[lug] Cloning / Replacing Hard disks

Ryan J Nicholson rjn256 at gmail.com
Sun May 22 14:10:17 MDT 2011


Gordon,

If a disk is truly dying, I would not trust it enough to use it as an image
master. Replace the disk, and reinstall the OS. You don't want to
troubleshoot problems related to file system corruption - damaged libraries,
segfaults, odd and difficult to trace errors.

If you have any important data on the disk, GNU ddrescue is what you're
looking for. Dead simple. It's dd without the i/o lockups. Be aware that
there are two (2) ddrescue programs...in Debian, installing the "ddrescue"
package provides dd_rescue, and installing the "gddrescue" package provides
ddrescue.

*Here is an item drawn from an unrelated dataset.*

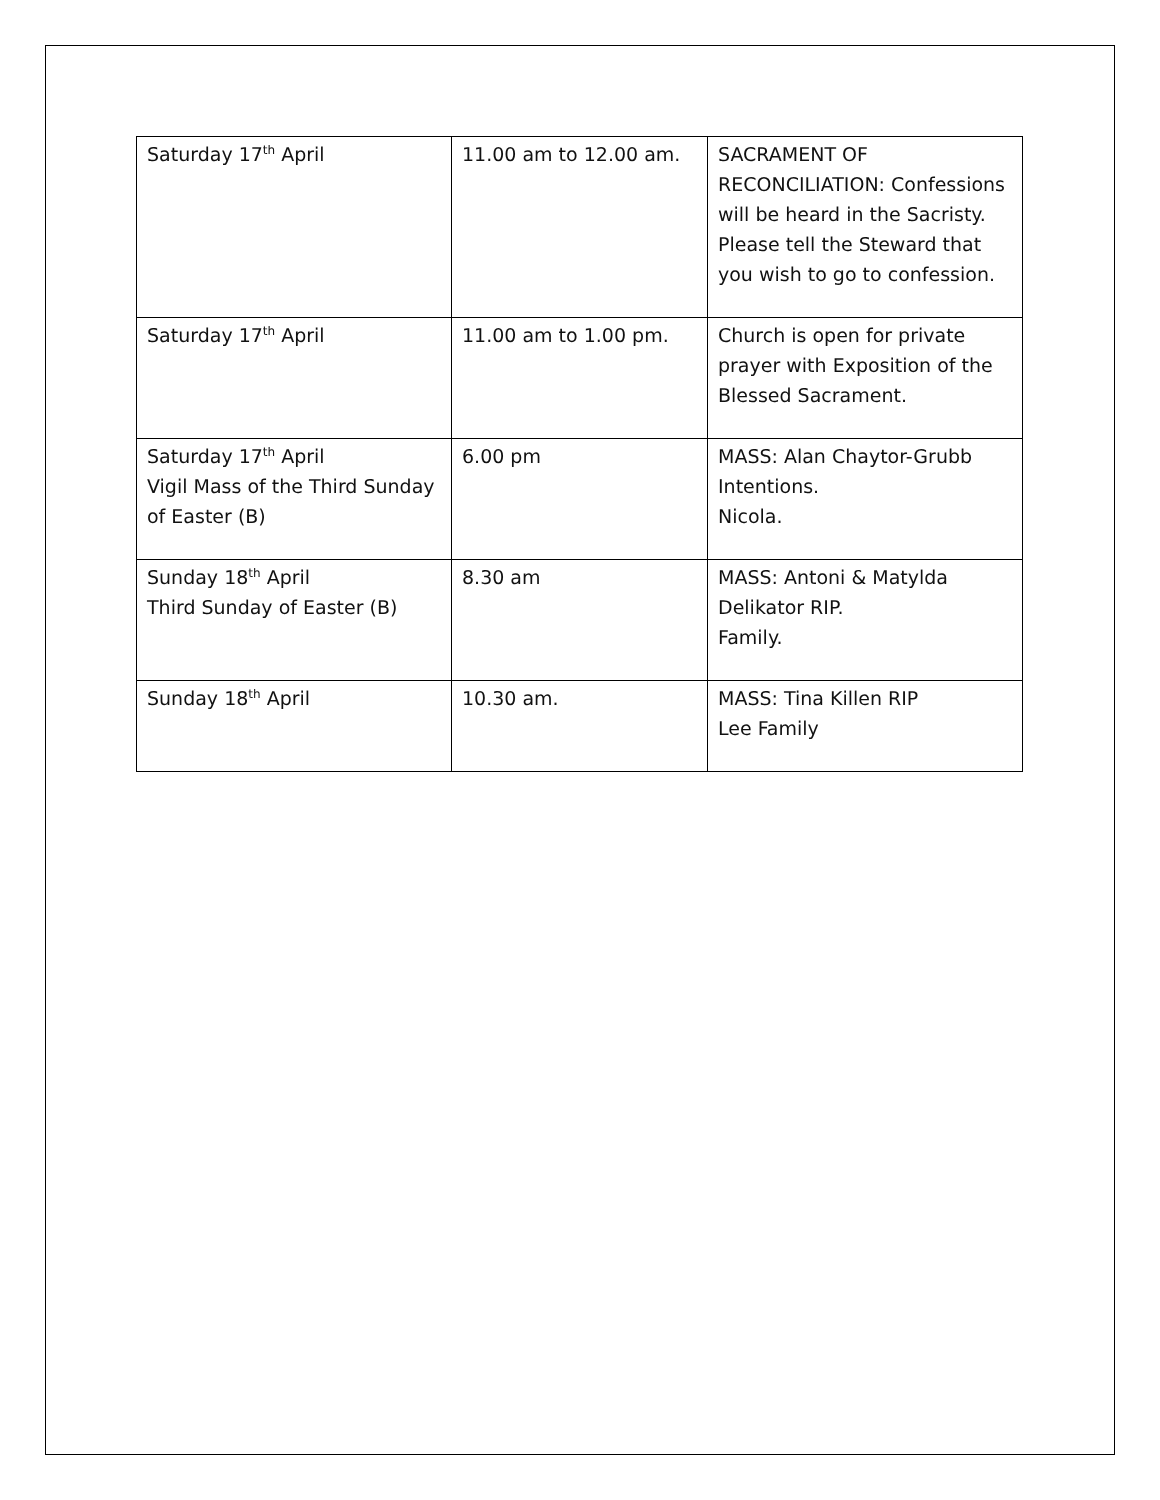| Saturday 17<sup>th</sup> April | 11.00 am to 12.00 am. | SACRAMENT OF RECONCILIATION: Confessions will be heard in the Sacristy. Please tell the Steward that you wish to go to confession. |
| Saturday 17<sup>th</sup> April | 11.00 am to 1.00 pm. | Church is open for private prayer with Exposition of the Blessed Sacrament. |
| Saturday 17<sup>th</sup> April Vigil Mass of the Third Sunday of Easter (B) | 6.00 pm | MASS: Alan Chaytor-Grubb Intentions. Nicola. |
| Sunday 18<sup>th</sup> April Third Sunday of Easter (B) | 8.30 am | MASS: Antoni & Matylda Delikator RIP. Family. |
| Sunday 18<sup>th</sup> April | 10.30 am. | MASS: Tina Killen RIP Lee Family |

Yes, it's a bit confusing. Install gddrescue. You will need enough
free disk space on your recovery station to make a file as large as the
partitions you are recovering. And then just let it run as long as you can,
or until it finishes (if the disk is badly damaged it will never finish).

Something else to keep in mind is Red Hat's GNOME Disk Utility (aka
Palimpsest). It's included in Ubuntu. Boot off the install CD and go into
live demo mode, then System > Administration > Disk Utility. It's intuitive
and shows all the S.M.A.R.T. statistics. I use this to check disks for
presence of bad sector counts. Debian has smartmontools which should be able
to show all of the same info, but Disk Utility is a nice interface. Use the
Maverick or newer live CDs because Lucid's version didn't include vertical
scroll bars - impossible to use on low-res screens.

http://packages.ubuntu.com/search?keywords=gnome-disk-utility

As Dave mentions, though, SMART doesn't tell all. If a drive is clicking,
and SMART checks out...don't trust it, replace the disk.